It is worth noting that despite 75% of the sample scoring 9 or higher on the PHQ-9 (scores of 5–9 indicate mild depression, scores of 10–14 indicate moderate depression), over half the sample questioned the seriousness of their needs and felt their stress levels were „normal‟ for college, suggesting that students may lack awareness of their own symptoms or have misperceptions regarding the stress of others. Similarly, despite no-cost campus mental health services available at all four participating universities, nearly half of the sample cited finances as a barrier to MH treatment. The rise in demand for MH care among college students has led to some counseling centers placing limits on sessions, having longer waitlists, and referring more students to off-campus providers (Gallagher, 2012). Thus, in spite of efforts to increase accessibility and affordability, many college counseling centers are under-resourced to meet the needs of the student population, particularly those with moderate-to-severe MH problems.
In summary, the barriers to MHSU among elevated-risk students on college campuses present a significant challenge and require a tailored, multifaceted approach. Our findings suggest that different sociodemographic groups on college campuses may require different types of support in addressing these barriers as a function of gender, race/ethnicity, sexual orientation, and age or degree program.
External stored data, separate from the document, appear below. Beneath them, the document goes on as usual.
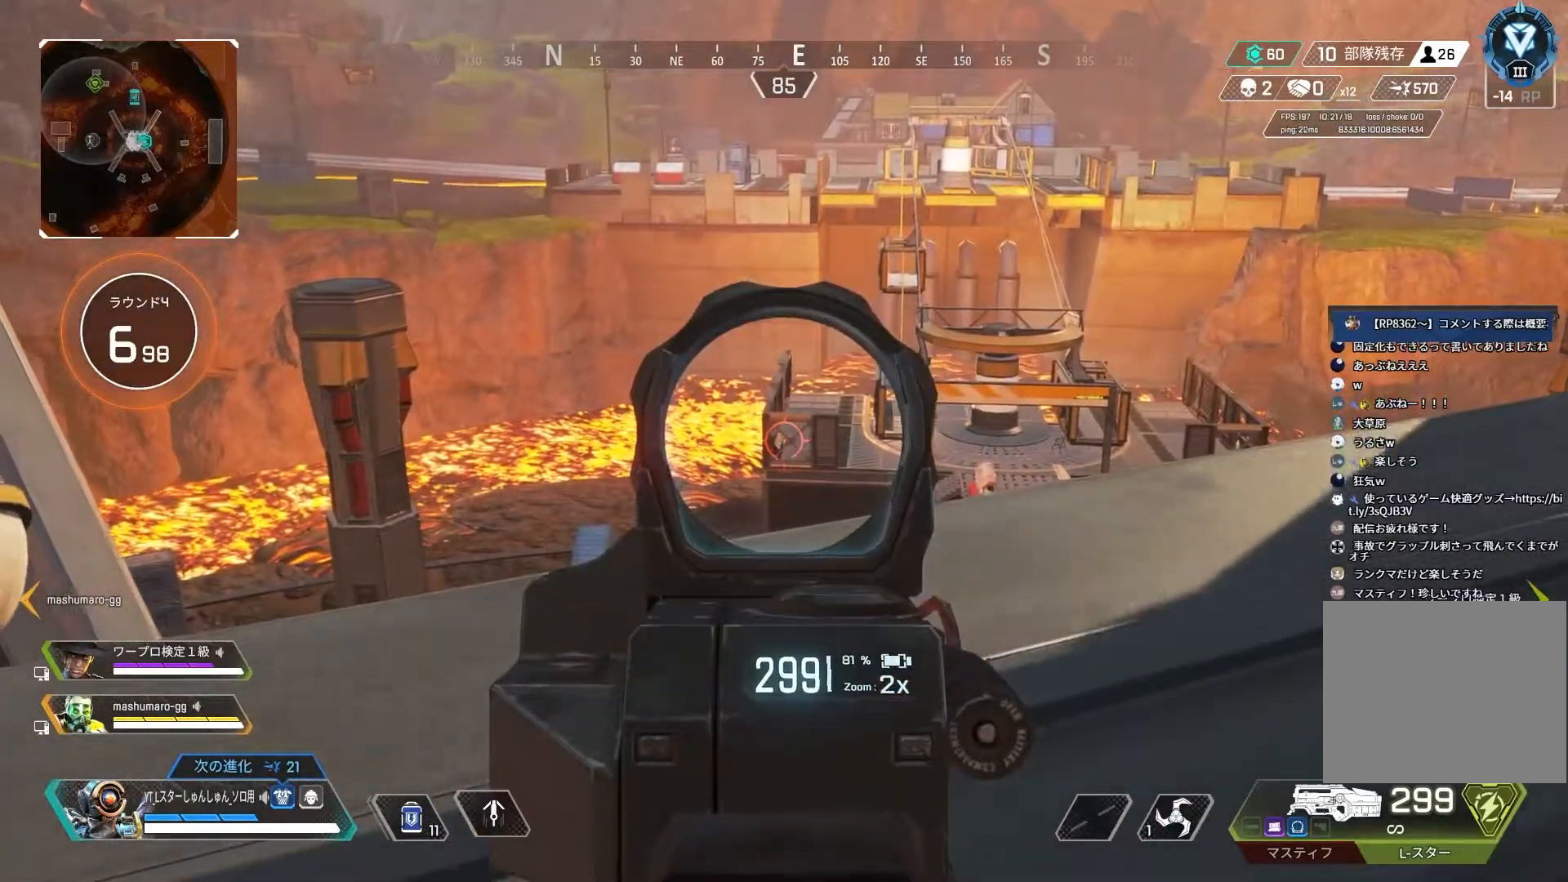
{"buttons": ["L2"], "left_stick": "left", "right_stick": "center", "events": []}
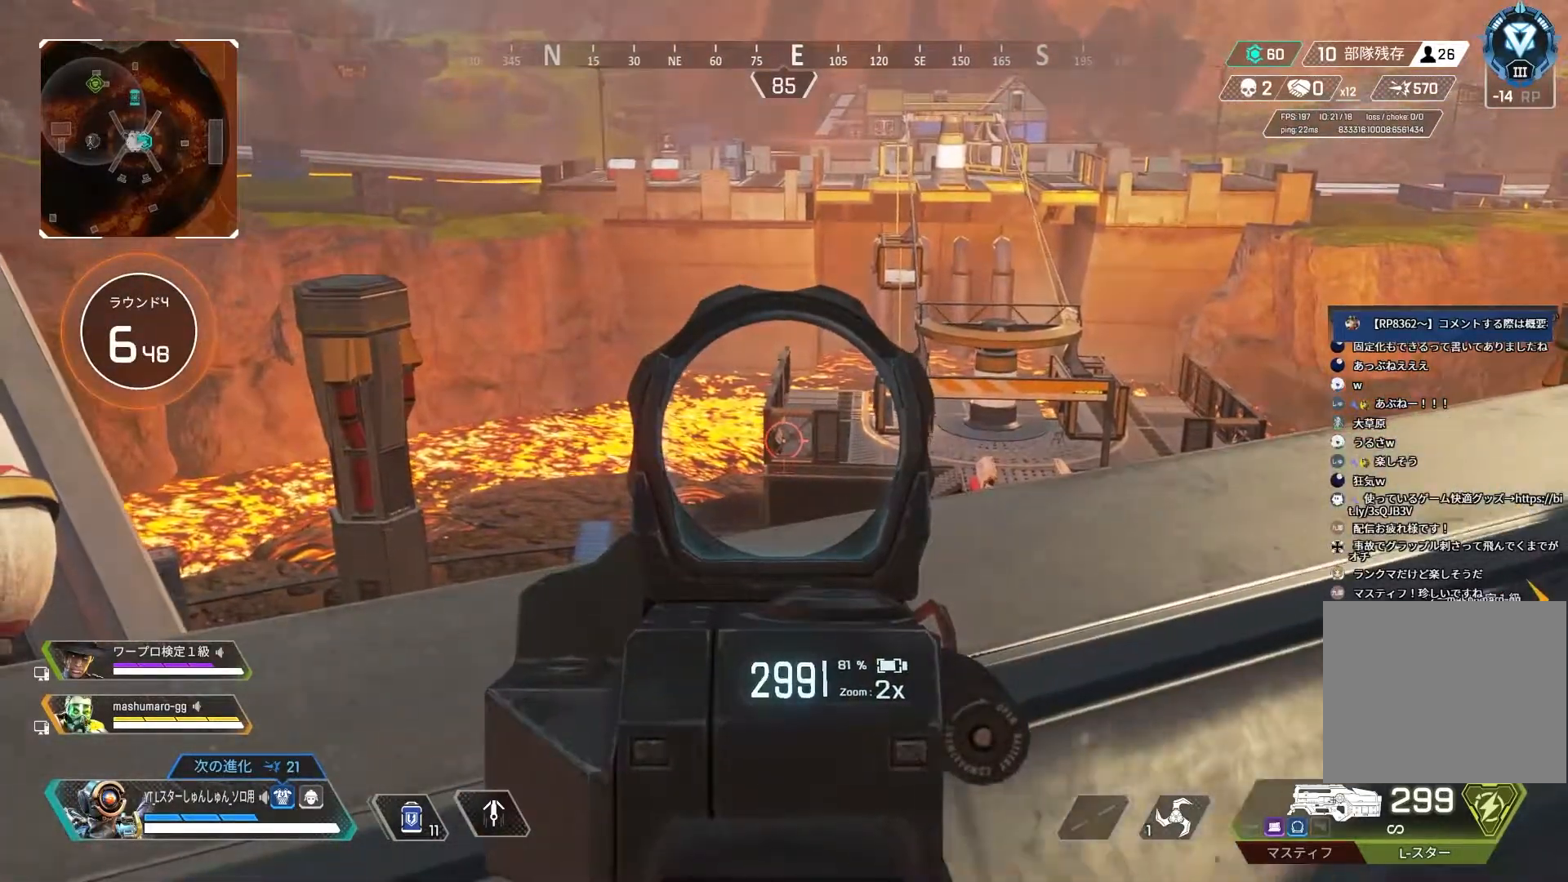
{"buttons": ["L2"], "left_stick": "left", "right_stick": "center", "events": []}
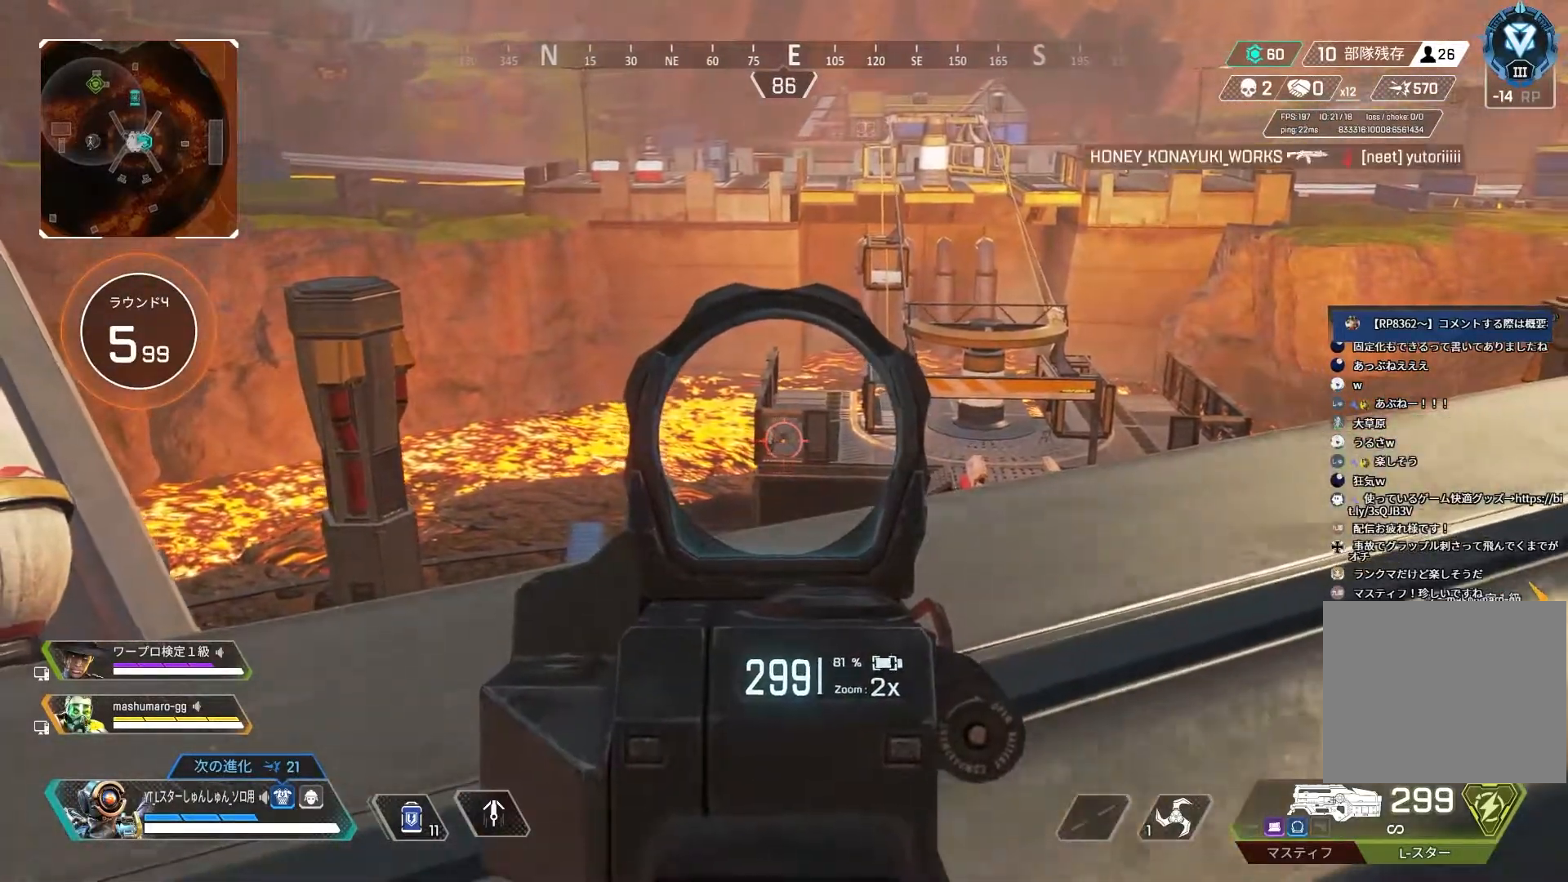
{"buttons": ["L2"], "left_stick": "up-right", "right_stick": "center", "events": [[183, "left_stick", "center"], [267, "left_stick", "up-right"]]}
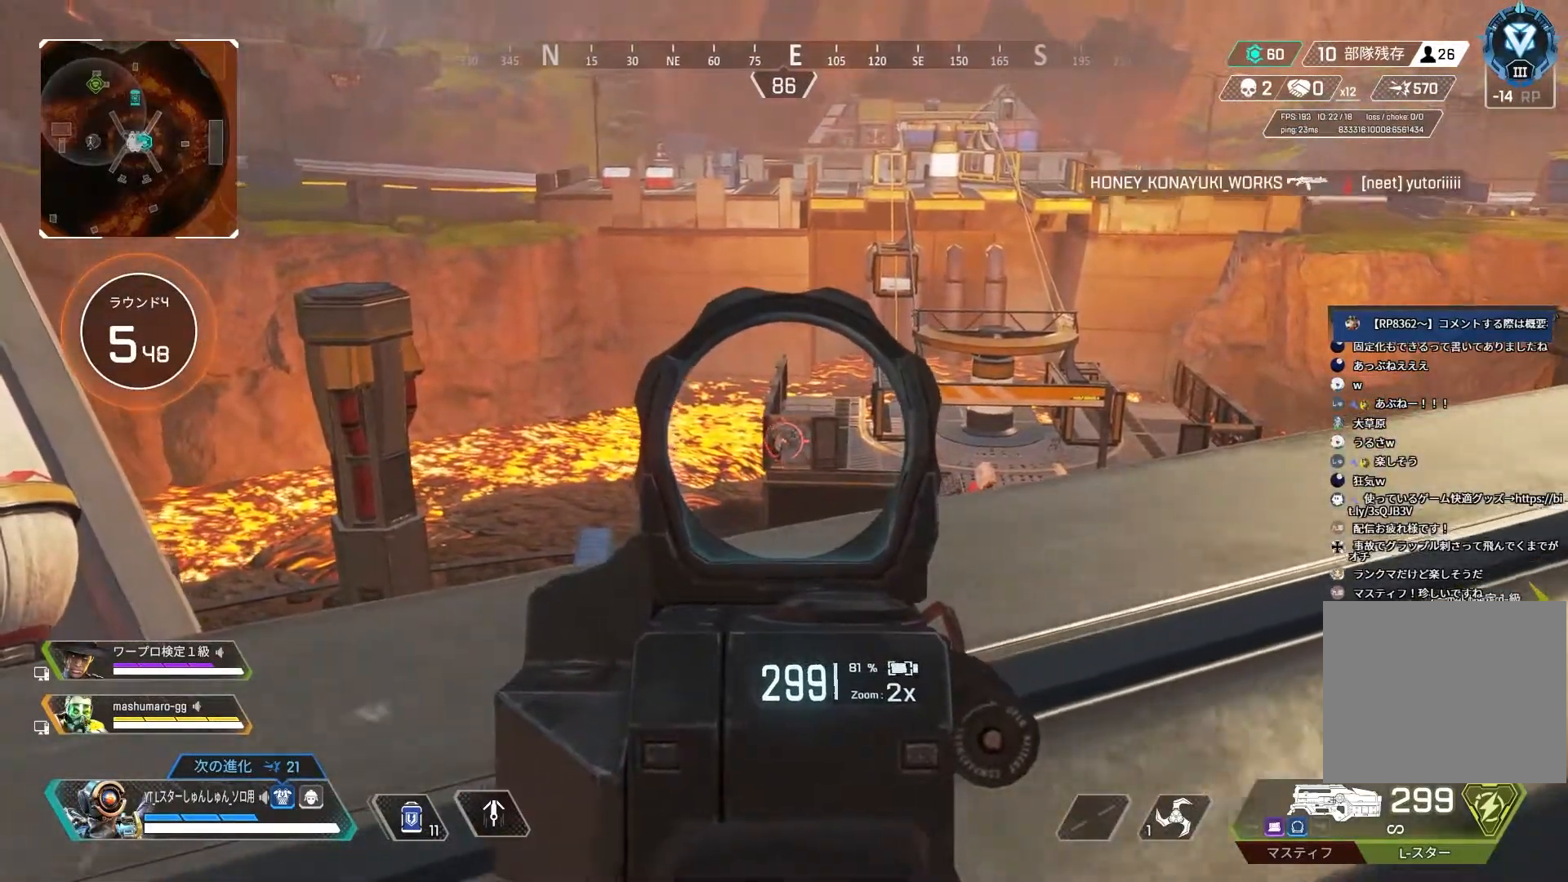
{"buttons": ["L2"], "left_stick": "up", "right_stick": "right", "events": [[150, "right_stick", "right"], [217, "left_stick", "center"], [300, "left_stick", "up-left"], [300, "right_stick", "down-right"], [383, "left_stick", "up"], [400, "right_stick", "right"]]}
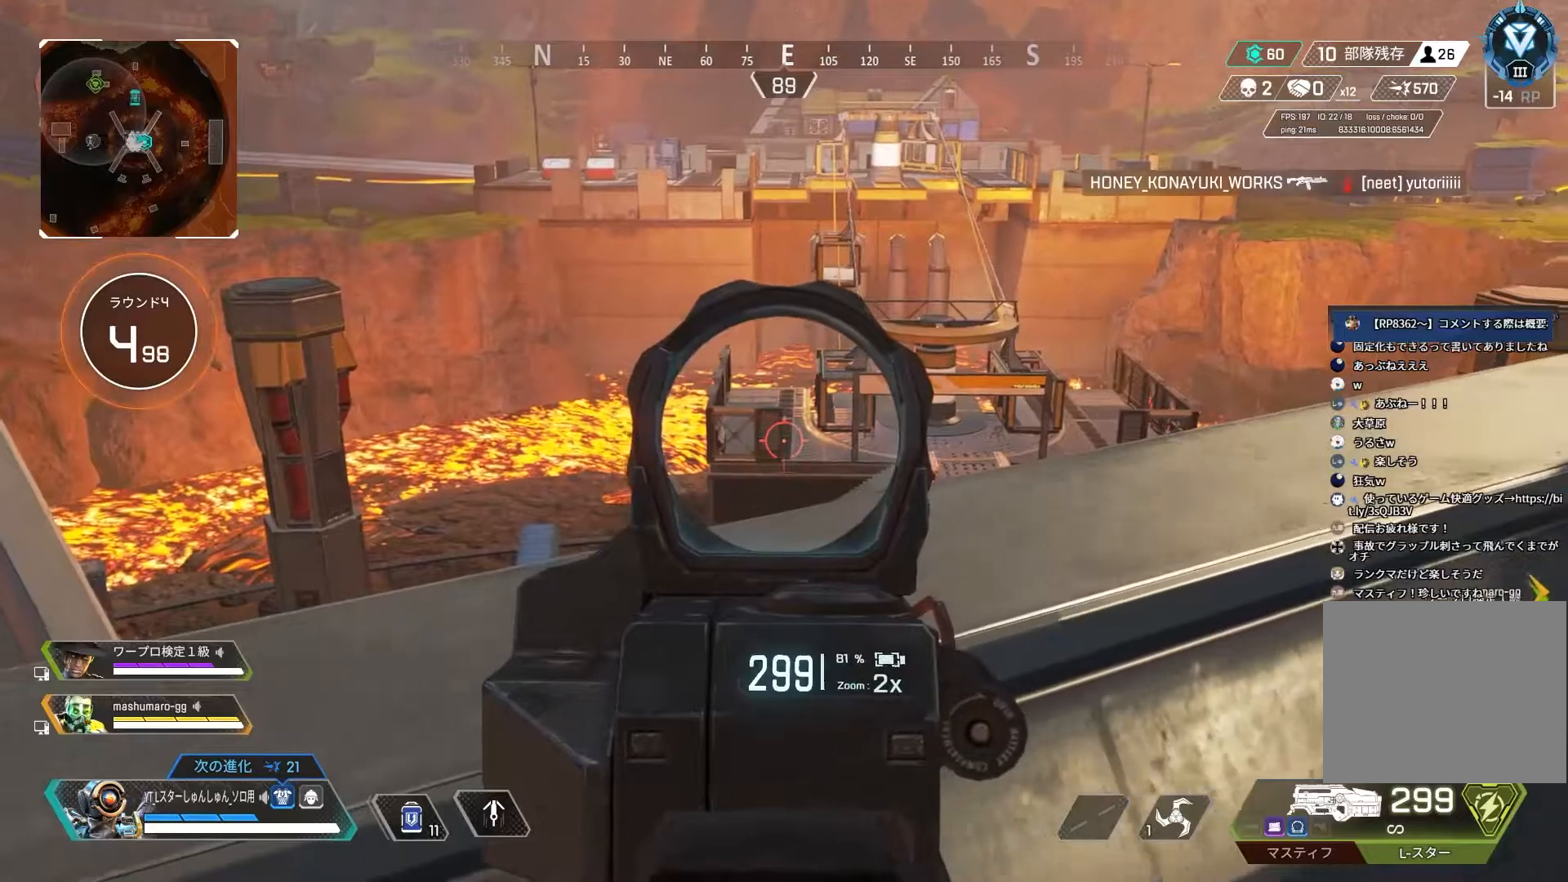
{"buttons": ["L2"], "left_stick": "center", "right_stick": "center", "events": [[283, "left_stick", "center"], [350, "right_stick", "center"]]}
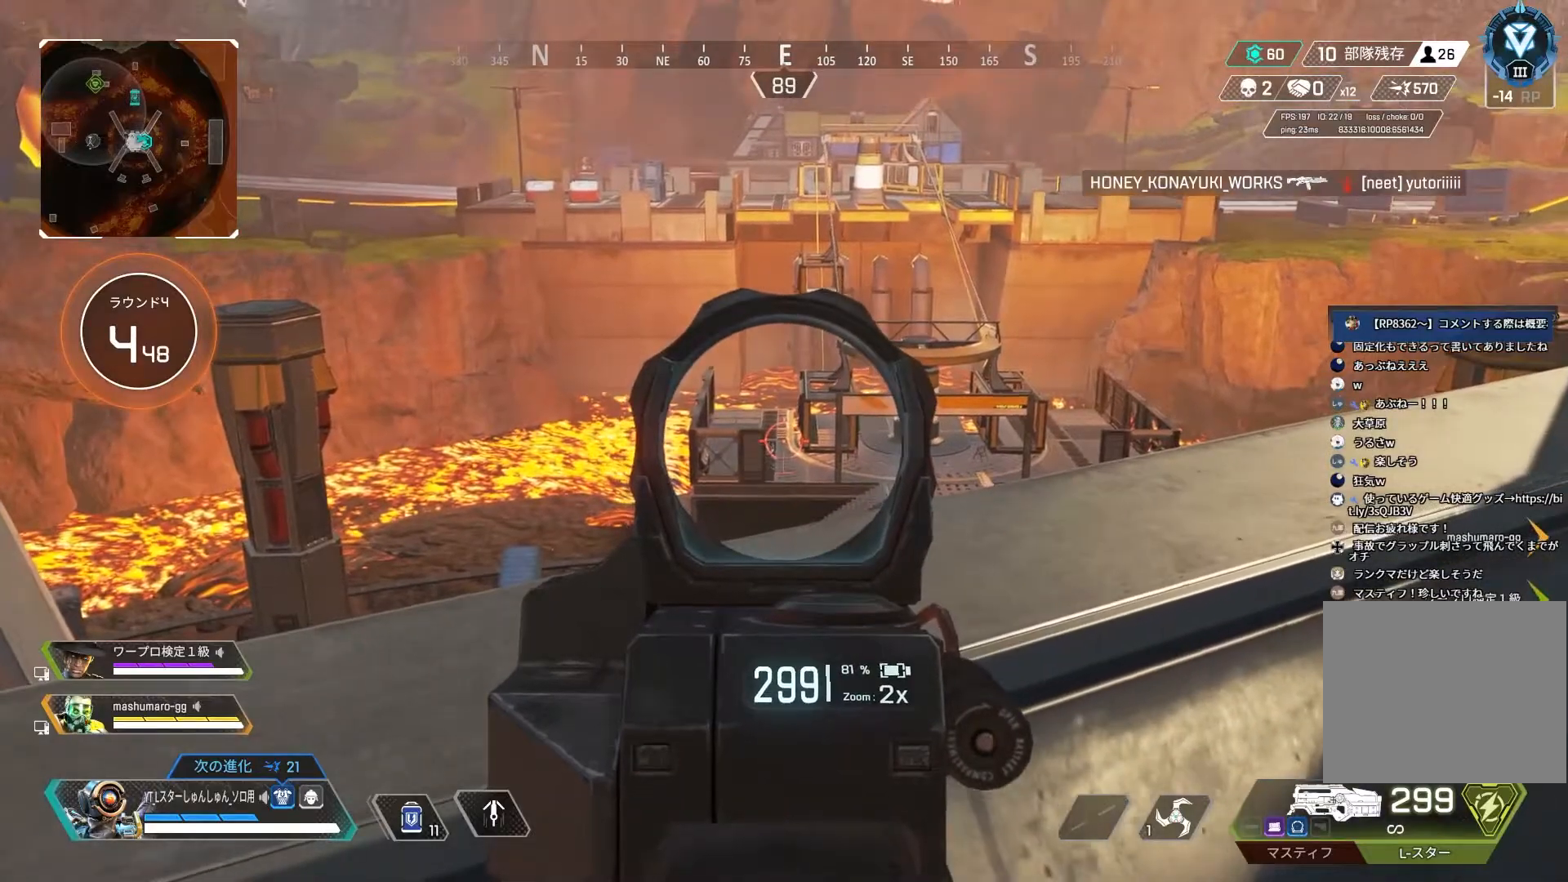
{"buttons": ["L2"], "left_stick": "up-right", "right_stick": "down", "events": [[117, "right_stick", "down"], [383, "left_stick", "up-right"], [433, "R1", "down"], [500, "R1", "up"]]}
Future directions in this line of research include an examination of intersectionality and the ways in which identification with multiple marginalized groups impacts barriers to MHSU. Further, additional research is needed to develop and evaluate interventions and programs directly targeting these MHSU barriers on college campuses, and to determine the extent to which tailored approaches based on sociodemographic factors can improve outcomes.
Limitations
Findings should be interpreted within the context of the study limitations. Although our study sample was drawn from four universities from different parts of the US, it was not a nationally representative sample. Our initial online screen had a consent rate of 23%, which enabled us to reach a particularly large study sample and is consistent with other large college campus surveys (e.g., Lipson et al., 2018b). Nevertheless, a minority of invited students participated, which limits the generalizability of findings. A study by Fosnacht and colleagues (2017), however, demonstrated that low response rates in college samples can provide reliable estimates as long as administrative sample sizes are large. While racial/ethnic distribution of those participating in the screen aligned with the population statistics reported by their respective universities, women were more likely than men to participate in the study, and it is possible that other differences exist between those who completed or did not complete our screening survey. Further, our assessments of suicidal ideation and attempt were with dichotomous variables that did not capture differences in severity (e.g., whether ideation included intent, methods used in past suicide attempt, etc.), so there may have been variation in risk that was not fully accounted for among our sample of students at elevated suicide risk. Similarly, barriers were identified by participants by checking a box from a list of common barriers, and we were thus unable to determine the degree to which the checked barriers were differentially influential in preventing MHSU. Finally, the inclusion of students with past-year treatment (though not current/active) and without past-year SI may have made the sample more heterogeneous and unspecified,2 though past-year SI and past-year treatment were included as control variables in the regressions.
Conclusions
Mental health problems, including suicidal thoughts and behaviors, are increasing among college students, yet rates of MHSU remain low. Addressing this increased need for care requires a dynamic approach that targets both practical access-related barriers and internalized beliefs that reduce likelihood of help-seeking in college students. Our findings suggest that financial concerns are more prominent for women, racial/ethnic minorities, and SGM students; privacy and stigma concerns are more prominent for men and younger undergraduates; and cultural sensitivity issues continue to be barriers for SGM and racial/ethnic minority students. In order to reduce unmet needs for mental health care, approaches to increase MHSU must be tailored to address the barriers and meet the specific needs of subgroups within an increasingly diverse college student population.
Highlights.
Financial barriers more common among women, racial/ethnic/gender/sexual minorities
Male students were more likely to report privacy and stigma barriers to care
Young students reported more perceptual barriers (e.g., stigma, low perceived need)
Older students reported more practical barriers (e.g., time, finances, logistics)
Cultural barriers were common among racial/ethnic/gender/sexual minority students
Acknowledgments
We thank Rebecca Lindsey and Kristin Aho for contributions to project management and administrative assistance. We also thank the participating universities, offices of registrar, and the students who participated in the study.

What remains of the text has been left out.